**BRIEF:** Swap every "September" in the items below for "October" and copy the text of each item with nothing else changed, leaving out the pictures.
[[ SOURCE MATERIAL, beginning ]]
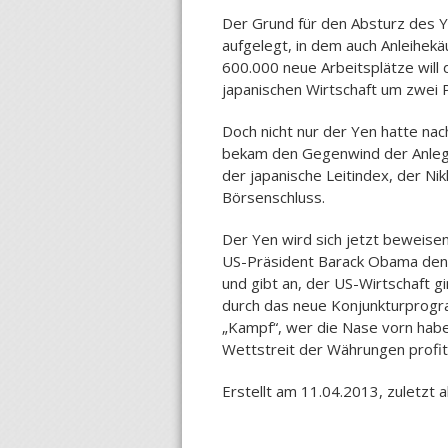
Der Grund für den Absturz des Y
aufgelegt, in dem auch Anleihek
600.000 neue Arbeitsplätze will
japanischen Wirtschaft um zwei 
Doch nicht nur der Yen hatte na
bekam den Gegenwind der Anlege
der japanische Leitindex, der Ni
Börsenschluss.
Der Yen wird sich jetzt beweise
US-Präsident Barack Obama den 
und gibt an, der US-Wirtschaft g
durch das neue Konjunkturprogr
„Kampf“, wer die Nase vorn habe
Wettstreit der Währungen profit
Erstellt am 11.04.2013, zuletzt 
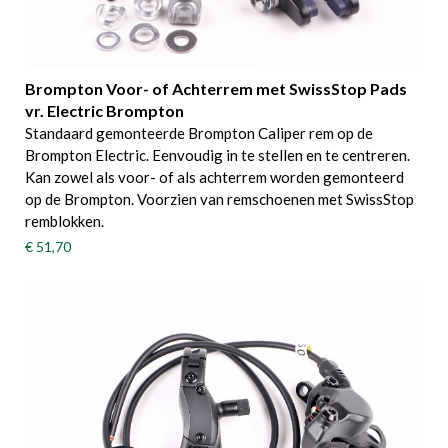
Brompton Voor- of Achterrem met SwissStop Pads
vr. Electric Brompton
Standaard gemonteerde Brompton Caliper rem op de
Brompton Electric. Eenvoudig in te stellen en te centreren.
Kan zowel als voor- of als achterrem worden gemonteerd
op de Brompton. Voorzien van remschoenen met SwissStop
remblokken.
€ 51,70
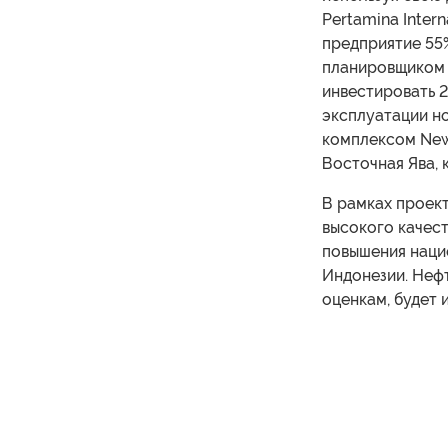
Pertamina Intern
предприятие 55%
планировщиком и
инвестировать 2
эксплуатации н
комплексом New 
Восточная Ява, 
В рамках проек
высокого качест
повышения наци
Индонезии. Неф
оценкам, будет 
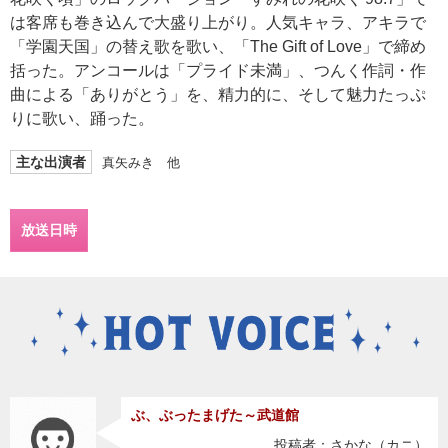
は客席も巻き込んで大盛り上がり。人気キャラ、アキラで
「学園天国」の替え歌を歌い、「The Gift of Love」で締め
括った。アンコールは「プライド未満」、つんく作詞・作
曲による「ありがとう」を、精力的に、そして魅力たっぷ
りに歌い、踊った。
主な出演者
真矢みき 他
放送日時
ぶ、ぶったまげた～武道館
投稿者：さかな（カニ）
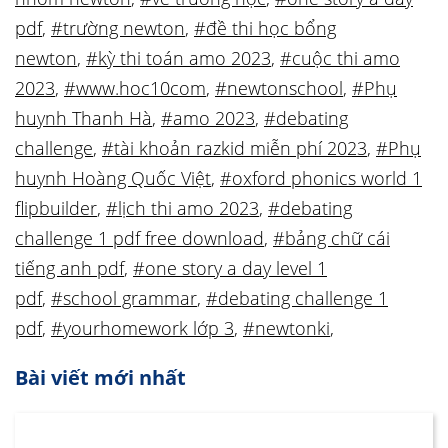
pdf
,
#trường newton
,
#đề thi học bổng
newton
,
#kỳ thi toán amo 2023
,
#cuộc thi amo
2023
,
#www.hoc10com
,
#newtonschool
,
#Phụ
huynh Thanh Hà
,
#amo 2023
,
#debating
challenge
,
#tài khoản razkid miễn phí 2023
,
#Phụ
huynh Hoàng Quốc Việt
,
#oxford phonics world 1
flipbuilder
,
#lịch thi amo 2023
,
#debating
challenge 1 pdf free download
,
#bảng chữ cái
tiếng anh pdf
,
#one story a day level 1
pdf
,
#school grammar
,
#debating challenge 1
pdf
,
#yourhomework lớp 3
,
#newtonki
,
Bài viết mới nhất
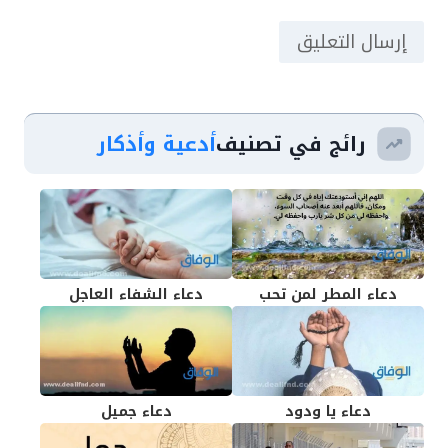
رائج في تصنيف
أدعية وأذكار
دعاء المطر لمن تحب
دعاء الشفاء العاجل
دعاء يا ودود
دعاء جميل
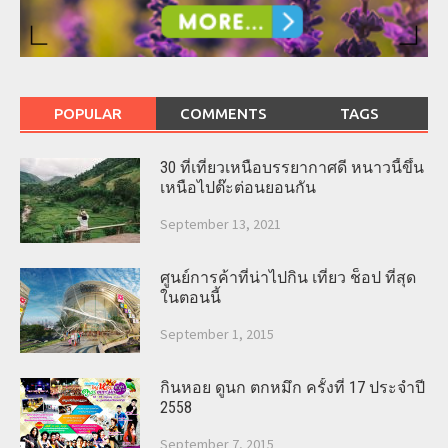
POPULAR
COMMENTS
TAGS
30 ที่เที่ยวเหนือบรรยากาศดี หนาวนี้ขึ้น
เหนือไปต๊ะต่อนยอนกัน
September 13, 2021
ศูนย์การค้าที่น่าไปกิน เที่ยว ช็อป ที่สุด
ในตอนนี้
September 1, 2015
กินหอย ดูนก ตกหมึก ครั้งที่ 17 ประจำปี
2558
September 7, 2015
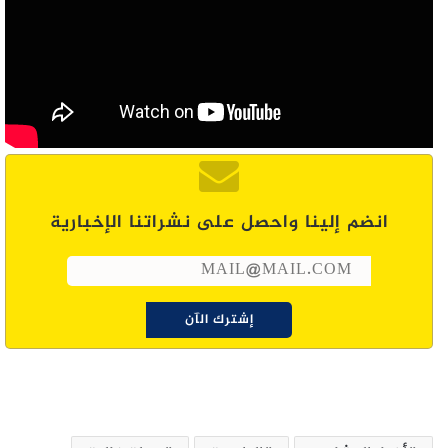
انضم إلينا واحصل على نشراتنا الإخبارية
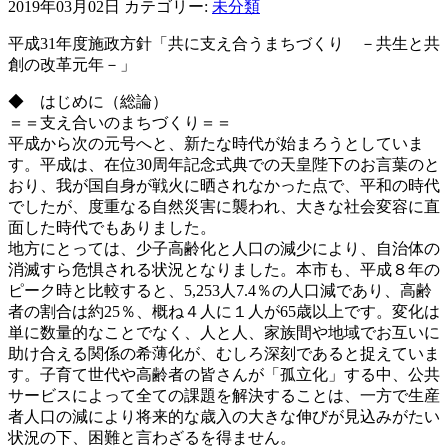
2019年03月02日
カテゴリー:
未分類
平成31年度施政方針「共に支え合うまちづくり －共生と共
創の改革元年－」
◆ はじめに（総論）
＝＝支え合いのまちづくり＝＝
平成から次の元号へと、新たな時代が始まろうとしていま
す。平成は、在位30周年記念式典での天皇陛下のお言葉のと
おり、我が国自身が戦火に晒されなかった点で、平和の時代
でしたが、度重なる自然災害に襲われ、大きな社会変容に直
面した時代でもありました。
地方にとっては、少子高齢化と人口の減少により、自治体の
消滅すら危惧される状況となりました。本市も、平成８年の
ピーク時と比較すると、5,253人7.4％の人口減であり、高齢
者の割合は約25％、概ね４人に１人が65歳以上です。変化は
単に数量的なことでなく、人と人、家族間や地域でお互いに
助け合える関係の希薄化が、むしろ深刻であると捉えていま
す。子育て世代や高齢者の皆さんが「孤立化」する中、公共
サービスによって全ての課題を解決することは、一方で生産
者人口の減により将来的な歳入の大きな伸びが見込みがたい
状況の下、困難と言わざるを得ません。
[[ SOURCE MATERIAL, end ]]
**TASK OUTPUT:**
Der Grund für den Absturz des Y
aufgelegt, in dem auch Anleihek
600.000 neue Arbeitsplätze will
japanischen Wirtschaft um zwei 
Doch nicht nur der Yen hatte na
bekam den Gegenwind der Anlege
der japanische Leitindex, der Ni
Börsenschluss.
Der Yen wird sich jetzt beweise
US-Präsident Barack Obama den 
und gibt an, der US-Wirtschaft g
durch das neue Konjunkturprogr
„Kampf“, wer die Nase vorn habe
Wettstreit der Währungen profit
Erstellt am 11.04.2013, zuletzt 
Brompton Voor- of Achterrem met SwissStop Pads
vr. Electric Brompton
Standaard gemonteerde Brompton Caliper rem op de
Brompton Electric. Eenvoudig in te stellen en te centreren.
Kan zowel als voor- of als achterrem worden gemonteerd
op de Brompton. Voorzien van remschoenen met SwissStop
remblokken.
€ 51,70
Pertamina Intern
предприятие 55%
планировщиком и
инвестировать 2
эксплуатации н
комплексом New 
Восточная Ява, 
В рамках проек
высокого качест
повышения наци
Индонезии. Неф
оценкам, будет 
は客席も巻き込んで大盛り上がり。人気キャラ、アキラで
「学園天国」の替え歌を歌い、「The Gift of Love」で締め
括った。アンコールは「プライド未満」、つんく作詞・作
曲による「ありがとう」を、精力的に、そして魅力たっぷ
りに歌い、踊った。
主な出演者
真矢みき 他
放送日時
ぶ、ぶったまげた～武道館
投稿者：さかな（カニ）
pdf
,
#trường newton
,
#đề thi học bổng
newton
,
#kỳ thi toán amo 2023
,
#cuộc thi amo
2023
,
#www.hoc10com
,
#newtonschool
,
#Phụ
huynh Thanh Hà
,
#amo 2023
,
#debating
challenge
,
#tài khoản razkid miễn phí 2023
,
#Phụ
huynh Hoàng Quốc Việt
,
#oxford phonics world 1
flipbuilder
,
#lịch thi amo 2023
,
#debating
challenge 1 pdf free download
,
#bảng chữ cái
tiếng anh pdf
,
#one story a day level 1
pdf
,
#school grammar
,
#debating challenge 1
pdf
,
#yourhomework lớp 3
,
#newtonki
,
Bài viết mới nhất
رائج في تصنيف
أدعية وأذكار
دعاء المطر لمن تحب
دعاء الشفاء العاجل
دعاء يا ودود
دعاء جميل
POPULAR
COMMENTS
TAGS
30 ที่เที่ยวเหนือบรรยากาศดี หนาวนี้ขึ้น
เหนือไปต๊ะต่อนยอนกัน
October 13, 2021
ศูนย์การค้าที่น่าไปกิน เที่ยว ช็อป ที่สุด
ในตอนนี้
October 1, 2015
กินหอย ดูนก ตกหมึก ครั้งที่ 17 ประจำปี
2558
October 7, 2015
انضم إلينا واحصل على نشراتنا الإخبارية
2019年03月02日
カテゴリー:
未分類
平成31年度施政方針「共に支え合うまちづくり －共生と共
創の改革元年－」
◆ はじめに（総論）
＝＝支え合いのまちづくり＝＝
平成から次の元号へと、新たな時代が始まろうとしていま
す。平成は、在位30周年記念式典での天皇陛下のお言葉のと
おり、我が国自身が戦火に晒されなかった点で、平和の時代
でしたが、度重なる自然災害に襲われ、大きな社会変容に直
面した時代でもありました。
地方にとっては、少子高齢化と人口の減少により、自治体の
消滅すら危惧される状況となりました。本市も、平成８年の
ピーク時と比較すると、5,253人7.4％の人口減であり、高齢
者の割合は約25％、概ね４人に１人が65歳以上です。変化は
単に数量的なことでなく、人と人、家族間や地域でお互いに
助け合える関係の希薄化が、むしろ深刻であると捉えていま
す。子育て世代や高齢者の皆さんが「孤立化」する中、公共
サービスによって全ての課題を解決することは、一方で生産
者人口の減により将来的な歳入の大きな伸びが見込みがたい
状況の下、困難と言わざるを得ません。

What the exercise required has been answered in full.